• EXERCISE INSTRUCTIONS:
• a. How would you put this sentence from the passage on the RAZADYNE ER approval date into Spanish: "FDA initially approved NDA 021615 for RAZADYNE ER on December 22, 2004."
• b. Can you carry on the passage on the RAZADYNE ER approval date from its last sentence?

• EXTRACT TO READ:
··········
That footnote – and the RAZADYNE ER (galantamine hydrobromide) Extended-release Capsules precedent in particular – is at the heart of Spectrum’s October 13th petition. (It also plays an important role in the lawsuit Eisai filed against FDA earlier this year after the Agency denied the company’s petition – see our previous post here – and in Eisai’s recent Motion for Summary Judgment in that case.)
FDA initially approved NDA 021615 for RAZADYNE ER on December 22, 2004. The drug, however, was approved without a proprietary name after FDA rejected name proposals because of concerns about medication errors. The NDA sponsor ultimately (i.e., 101 days after the December 22, 2004 approval, or April 1, 2005) found a proprietary name that passed muster at FDA and then asked the Agency to revise the NDA approval date. FDA acquiesced and issued a letter in June 2006 with the following rationale:
FDA’s December 22, 2004 action letter stated that, because of medication errors associated with the use of the trade name Reminyl for the approved galantamine hydrobromide immediate release product, J&J would not market the extended release product until a new trade name had been reviewed and approved by FDA.
We have reviewed your letter and the NDA record, and concluded that the action letter of December 22, 2004, should be considered an approvable letter as described in 21 CFR 314.110. In light of the concerns about medication errors expressed in that letter, it is reasonable to conclude that Razadyne ER was not approved until April 1, 2005, when the Agency completed its review of the proposed new trade name, found it acceptable, and conveyed this information to J&J.
As a result, FDA also amended the Orange Book to reflect the new NDA approval date, and reset the period of 3-year exclusivity for RAZADYNE ER to expire on April 1, 2008 instead of December 22, 2007.
··········
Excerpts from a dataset
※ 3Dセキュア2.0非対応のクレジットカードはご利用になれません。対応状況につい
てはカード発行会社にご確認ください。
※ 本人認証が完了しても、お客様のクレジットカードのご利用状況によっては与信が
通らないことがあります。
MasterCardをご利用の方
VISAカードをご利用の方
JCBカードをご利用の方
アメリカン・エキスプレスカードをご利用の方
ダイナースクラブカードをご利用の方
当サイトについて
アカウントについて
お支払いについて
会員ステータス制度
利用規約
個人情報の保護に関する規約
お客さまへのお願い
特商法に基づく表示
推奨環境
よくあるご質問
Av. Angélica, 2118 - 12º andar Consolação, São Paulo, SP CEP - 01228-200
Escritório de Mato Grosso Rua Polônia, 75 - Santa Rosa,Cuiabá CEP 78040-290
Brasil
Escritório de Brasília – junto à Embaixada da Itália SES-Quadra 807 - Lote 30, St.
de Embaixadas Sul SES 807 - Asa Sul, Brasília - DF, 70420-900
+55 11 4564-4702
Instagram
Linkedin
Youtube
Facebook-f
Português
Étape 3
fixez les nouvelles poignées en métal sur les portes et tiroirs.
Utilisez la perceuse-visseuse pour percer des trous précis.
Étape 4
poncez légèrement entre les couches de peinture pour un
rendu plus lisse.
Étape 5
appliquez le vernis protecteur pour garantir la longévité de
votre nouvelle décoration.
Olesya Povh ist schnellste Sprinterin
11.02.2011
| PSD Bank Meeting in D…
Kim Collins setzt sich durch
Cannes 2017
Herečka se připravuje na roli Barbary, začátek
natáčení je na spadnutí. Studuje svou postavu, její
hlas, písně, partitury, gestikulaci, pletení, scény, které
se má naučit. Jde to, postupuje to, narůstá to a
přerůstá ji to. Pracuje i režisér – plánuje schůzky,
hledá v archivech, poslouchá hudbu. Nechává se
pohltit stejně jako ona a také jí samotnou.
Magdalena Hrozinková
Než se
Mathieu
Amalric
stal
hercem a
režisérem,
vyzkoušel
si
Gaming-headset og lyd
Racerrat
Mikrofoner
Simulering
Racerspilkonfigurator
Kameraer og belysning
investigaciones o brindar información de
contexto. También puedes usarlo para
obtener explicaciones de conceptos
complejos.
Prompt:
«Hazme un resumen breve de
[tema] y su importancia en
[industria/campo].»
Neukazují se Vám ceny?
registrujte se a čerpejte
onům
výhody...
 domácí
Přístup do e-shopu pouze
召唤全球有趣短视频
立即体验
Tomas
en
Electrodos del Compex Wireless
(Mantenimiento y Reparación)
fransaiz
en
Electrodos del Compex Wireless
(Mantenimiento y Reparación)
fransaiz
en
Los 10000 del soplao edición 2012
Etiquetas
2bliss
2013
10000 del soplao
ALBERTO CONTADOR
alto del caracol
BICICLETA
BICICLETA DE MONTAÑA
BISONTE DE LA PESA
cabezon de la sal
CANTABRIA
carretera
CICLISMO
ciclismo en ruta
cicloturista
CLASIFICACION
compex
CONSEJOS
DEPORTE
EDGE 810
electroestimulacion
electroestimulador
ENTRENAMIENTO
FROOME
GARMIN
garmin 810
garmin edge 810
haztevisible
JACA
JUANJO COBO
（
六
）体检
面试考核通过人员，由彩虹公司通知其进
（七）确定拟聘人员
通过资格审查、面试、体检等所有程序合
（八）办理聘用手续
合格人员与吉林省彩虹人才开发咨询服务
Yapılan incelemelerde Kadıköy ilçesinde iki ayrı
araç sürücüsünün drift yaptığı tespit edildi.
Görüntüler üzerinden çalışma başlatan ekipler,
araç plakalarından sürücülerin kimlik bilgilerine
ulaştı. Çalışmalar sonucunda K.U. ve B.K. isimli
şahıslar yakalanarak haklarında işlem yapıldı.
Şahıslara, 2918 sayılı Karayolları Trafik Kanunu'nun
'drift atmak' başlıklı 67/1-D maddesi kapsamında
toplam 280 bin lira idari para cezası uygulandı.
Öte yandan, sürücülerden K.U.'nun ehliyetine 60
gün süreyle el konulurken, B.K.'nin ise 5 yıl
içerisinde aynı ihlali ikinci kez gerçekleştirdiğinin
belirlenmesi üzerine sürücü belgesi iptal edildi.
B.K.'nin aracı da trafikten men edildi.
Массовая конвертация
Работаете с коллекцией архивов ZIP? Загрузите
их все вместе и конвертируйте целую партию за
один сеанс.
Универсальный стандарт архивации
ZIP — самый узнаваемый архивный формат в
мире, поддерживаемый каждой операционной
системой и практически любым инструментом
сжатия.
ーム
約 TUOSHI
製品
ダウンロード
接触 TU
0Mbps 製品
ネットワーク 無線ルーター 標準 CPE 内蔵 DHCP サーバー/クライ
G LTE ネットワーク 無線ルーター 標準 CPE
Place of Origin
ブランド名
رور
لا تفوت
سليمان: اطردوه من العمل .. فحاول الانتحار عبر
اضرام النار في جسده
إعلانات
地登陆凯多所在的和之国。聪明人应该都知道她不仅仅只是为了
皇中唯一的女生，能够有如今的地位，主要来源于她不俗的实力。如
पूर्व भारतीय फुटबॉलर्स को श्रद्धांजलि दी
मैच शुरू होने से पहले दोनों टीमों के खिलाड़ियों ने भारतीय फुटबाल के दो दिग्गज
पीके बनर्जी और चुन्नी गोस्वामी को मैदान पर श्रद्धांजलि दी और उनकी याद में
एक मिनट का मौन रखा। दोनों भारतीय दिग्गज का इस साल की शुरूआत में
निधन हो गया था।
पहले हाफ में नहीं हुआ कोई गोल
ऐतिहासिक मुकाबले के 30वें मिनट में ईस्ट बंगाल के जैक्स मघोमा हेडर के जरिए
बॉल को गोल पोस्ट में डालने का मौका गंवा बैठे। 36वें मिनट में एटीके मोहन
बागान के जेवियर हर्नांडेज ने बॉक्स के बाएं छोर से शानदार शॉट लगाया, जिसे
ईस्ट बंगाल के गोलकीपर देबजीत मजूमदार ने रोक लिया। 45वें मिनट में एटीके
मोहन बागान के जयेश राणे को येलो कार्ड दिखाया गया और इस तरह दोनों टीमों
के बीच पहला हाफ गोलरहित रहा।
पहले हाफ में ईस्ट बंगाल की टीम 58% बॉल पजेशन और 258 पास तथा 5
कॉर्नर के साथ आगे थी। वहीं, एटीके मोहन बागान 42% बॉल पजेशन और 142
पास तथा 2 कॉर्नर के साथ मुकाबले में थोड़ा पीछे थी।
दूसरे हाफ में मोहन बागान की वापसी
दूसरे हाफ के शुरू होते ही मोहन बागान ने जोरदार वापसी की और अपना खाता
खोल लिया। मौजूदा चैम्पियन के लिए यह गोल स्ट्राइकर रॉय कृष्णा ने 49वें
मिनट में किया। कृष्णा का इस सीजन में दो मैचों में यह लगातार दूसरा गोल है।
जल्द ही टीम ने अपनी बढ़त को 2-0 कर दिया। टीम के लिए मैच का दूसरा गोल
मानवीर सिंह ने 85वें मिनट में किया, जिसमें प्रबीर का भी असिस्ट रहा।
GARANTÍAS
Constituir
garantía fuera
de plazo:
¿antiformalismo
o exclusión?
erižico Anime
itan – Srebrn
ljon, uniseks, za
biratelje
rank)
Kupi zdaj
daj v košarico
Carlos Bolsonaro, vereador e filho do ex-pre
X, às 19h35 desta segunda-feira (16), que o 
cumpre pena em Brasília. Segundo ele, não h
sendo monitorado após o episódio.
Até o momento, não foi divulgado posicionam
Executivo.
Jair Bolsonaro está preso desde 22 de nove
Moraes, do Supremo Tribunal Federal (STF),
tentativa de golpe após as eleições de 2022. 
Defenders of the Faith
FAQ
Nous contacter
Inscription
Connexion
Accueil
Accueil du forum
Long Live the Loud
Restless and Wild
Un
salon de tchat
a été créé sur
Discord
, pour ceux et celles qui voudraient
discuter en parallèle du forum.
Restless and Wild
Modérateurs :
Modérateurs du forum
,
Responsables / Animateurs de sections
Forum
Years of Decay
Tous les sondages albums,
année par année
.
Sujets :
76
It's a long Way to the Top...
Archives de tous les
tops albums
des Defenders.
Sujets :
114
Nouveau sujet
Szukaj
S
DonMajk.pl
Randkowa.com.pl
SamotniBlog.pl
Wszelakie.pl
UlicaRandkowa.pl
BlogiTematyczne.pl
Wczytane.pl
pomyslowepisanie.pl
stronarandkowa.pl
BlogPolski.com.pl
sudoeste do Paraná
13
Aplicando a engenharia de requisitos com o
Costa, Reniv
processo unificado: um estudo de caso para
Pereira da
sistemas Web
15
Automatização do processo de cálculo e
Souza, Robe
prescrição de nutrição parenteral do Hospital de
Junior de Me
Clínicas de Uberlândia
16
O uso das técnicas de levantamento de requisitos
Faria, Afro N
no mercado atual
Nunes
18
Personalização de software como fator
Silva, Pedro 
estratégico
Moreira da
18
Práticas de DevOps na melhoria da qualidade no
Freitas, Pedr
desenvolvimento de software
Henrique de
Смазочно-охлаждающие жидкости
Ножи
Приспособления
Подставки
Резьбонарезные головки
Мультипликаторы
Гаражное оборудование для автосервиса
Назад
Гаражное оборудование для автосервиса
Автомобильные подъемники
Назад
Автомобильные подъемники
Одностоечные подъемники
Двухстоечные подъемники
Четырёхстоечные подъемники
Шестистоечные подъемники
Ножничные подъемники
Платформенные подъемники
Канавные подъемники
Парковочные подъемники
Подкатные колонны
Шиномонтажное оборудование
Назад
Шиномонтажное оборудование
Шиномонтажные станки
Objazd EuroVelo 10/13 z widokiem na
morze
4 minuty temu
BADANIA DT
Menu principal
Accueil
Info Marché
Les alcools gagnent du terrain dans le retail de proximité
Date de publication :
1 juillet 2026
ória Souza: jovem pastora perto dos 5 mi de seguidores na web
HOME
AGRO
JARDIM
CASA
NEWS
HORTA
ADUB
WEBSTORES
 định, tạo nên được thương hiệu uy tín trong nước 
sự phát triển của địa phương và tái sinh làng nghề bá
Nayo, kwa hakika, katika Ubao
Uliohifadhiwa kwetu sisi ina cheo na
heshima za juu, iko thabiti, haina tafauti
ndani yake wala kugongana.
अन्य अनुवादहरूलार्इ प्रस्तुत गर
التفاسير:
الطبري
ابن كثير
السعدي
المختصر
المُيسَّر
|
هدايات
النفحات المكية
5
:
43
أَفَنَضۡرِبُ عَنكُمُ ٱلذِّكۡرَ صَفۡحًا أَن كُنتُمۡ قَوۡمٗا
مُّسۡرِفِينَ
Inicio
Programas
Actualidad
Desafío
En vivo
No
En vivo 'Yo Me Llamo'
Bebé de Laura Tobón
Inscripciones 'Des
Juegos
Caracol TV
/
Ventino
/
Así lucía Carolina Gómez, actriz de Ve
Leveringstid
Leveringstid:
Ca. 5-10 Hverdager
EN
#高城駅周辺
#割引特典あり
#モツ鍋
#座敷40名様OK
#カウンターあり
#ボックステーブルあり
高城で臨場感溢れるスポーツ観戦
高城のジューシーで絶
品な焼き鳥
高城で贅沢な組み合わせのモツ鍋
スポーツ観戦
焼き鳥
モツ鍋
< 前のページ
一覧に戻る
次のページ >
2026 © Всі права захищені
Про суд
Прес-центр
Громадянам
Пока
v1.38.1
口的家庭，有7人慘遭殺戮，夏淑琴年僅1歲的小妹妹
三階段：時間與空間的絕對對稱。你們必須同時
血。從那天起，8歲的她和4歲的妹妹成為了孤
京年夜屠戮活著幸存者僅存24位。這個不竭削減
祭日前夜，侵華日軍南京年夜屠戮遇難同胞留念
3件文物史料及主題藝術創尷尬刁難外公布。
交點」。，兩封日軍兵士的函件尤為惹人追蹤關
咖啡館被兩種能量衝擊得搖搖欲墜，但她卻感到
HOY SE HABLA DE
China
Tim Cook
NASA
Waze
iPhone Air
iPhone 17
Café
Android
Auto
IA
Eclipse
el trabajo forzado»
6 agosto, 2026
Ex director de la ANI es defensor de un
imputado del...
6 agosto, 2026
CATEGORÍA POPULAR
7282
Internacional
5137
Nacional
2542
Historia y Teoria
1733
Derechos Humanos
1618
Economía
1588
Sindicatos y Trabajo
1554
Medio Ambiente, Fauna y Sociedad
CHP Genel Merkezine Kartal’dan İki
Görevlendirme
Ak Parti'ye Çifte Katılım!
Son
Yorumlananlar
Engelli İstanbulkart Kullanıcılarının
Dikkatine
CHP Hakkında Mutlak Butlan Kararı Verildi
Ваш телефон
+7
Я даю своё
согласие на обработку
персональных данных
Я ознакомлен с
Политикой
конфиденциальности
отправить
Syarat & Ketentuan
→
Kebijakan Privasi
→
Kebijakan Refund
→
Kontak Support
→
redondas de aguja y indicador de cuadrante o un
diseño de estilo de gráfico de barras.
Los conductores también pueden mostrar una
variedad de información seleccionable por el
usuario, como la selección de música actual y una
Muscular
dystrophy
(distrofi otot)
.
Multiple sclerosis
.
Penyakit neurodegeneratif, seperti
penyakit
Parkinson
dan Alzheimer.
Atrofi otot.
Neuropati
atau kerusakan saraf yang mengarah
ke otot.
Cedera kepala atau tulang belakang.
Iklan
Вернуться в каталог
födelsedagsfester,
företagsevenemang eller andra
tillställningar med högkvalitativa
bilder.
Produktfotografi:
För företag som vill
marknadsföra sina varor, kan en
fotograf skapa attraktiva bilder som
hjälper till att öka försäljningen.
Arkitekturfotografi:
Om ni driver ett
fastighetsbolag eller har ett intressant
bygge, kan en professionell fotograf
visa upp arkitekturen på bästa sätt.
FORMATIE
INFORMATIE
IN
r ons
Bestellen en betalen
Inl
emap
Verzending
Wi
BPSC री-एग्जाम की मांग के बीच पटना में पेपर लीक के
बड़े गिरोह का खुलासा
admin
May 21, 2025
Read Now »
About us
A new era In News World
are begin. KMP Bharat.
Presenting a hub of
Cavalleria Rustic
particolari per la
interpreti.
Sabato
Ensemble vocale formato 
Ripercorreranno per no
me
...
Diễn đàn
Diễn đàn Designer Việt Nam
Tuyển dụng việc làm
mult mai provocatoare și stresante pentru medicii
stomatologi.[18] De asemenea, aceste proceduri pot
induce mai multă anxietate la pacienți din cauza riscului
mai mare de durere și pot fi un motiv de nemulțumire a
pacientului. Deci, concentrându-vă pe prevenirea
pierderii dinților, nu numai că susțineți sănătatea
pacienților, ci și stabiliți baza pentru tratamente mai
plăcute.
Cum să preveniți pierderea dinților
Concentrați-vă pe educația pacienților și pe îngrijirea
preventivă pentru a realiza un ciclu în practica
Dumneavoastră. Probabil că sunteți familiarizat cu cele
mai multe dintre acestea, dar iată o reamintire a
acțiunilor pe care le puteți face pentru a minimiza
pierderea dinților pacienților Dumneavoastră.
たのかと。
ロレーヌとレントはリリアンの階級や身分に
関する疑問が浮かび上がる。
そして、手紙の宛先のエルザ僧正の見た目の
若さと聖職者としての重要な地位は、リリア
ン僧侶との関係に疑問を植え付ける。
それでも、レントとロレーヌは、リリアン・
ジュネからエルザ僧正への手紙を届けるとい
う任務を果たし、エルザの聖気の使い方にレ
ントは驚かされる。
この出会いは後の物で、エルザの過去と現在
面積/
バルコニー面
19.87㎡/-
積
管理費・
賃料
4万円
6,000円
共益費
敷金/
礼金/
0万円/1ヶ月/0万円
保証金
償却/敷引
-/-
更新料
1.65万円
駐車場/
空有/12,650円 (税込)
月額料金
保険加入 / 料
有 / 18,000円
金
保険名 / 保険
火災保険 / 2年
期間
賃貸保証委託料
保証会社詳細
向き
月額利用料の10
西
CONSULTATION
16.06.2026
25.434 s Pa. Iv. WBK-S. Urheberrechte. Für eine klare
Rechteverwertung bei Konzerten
··········
• RESULTS OF THE TASKS:
• a. La FDA aprobó inicialmente la NDA 021615 para RAZADYNE ER el 22 de diciembre de 2004.

• b.
According to Spectrum, the regulatory history of FUSILEV is strikingly similar to that of RAZADYNE ER. FDA and Spectrum were unable to come to terms on a proprietary name for the proposed Levoleucovorin drug product, which led to the approval letter issued on March 7, 2008 providing
for the use of Levoleucovorin for Injection, 50 mg/10 mL or 10 mg/mL for rescue after high-dose methotrexate therapy in osteosarcoma and to diminish the toxicity and counteract the effects of impaired methotrexate elimination and of inadvertent overdosage of folic acid antagonists.
The letter goes on to state that
A decision on the acceptability of your proposed trade name will be made by the Division of Medication Error Prevention and will be communicated to you at a later date. Accordingly, you may submit a post-approval labeling supplement with inclusion of the accepted trade name. Until then, you may not use any trade name on the labels and labeling, but may only use the established name.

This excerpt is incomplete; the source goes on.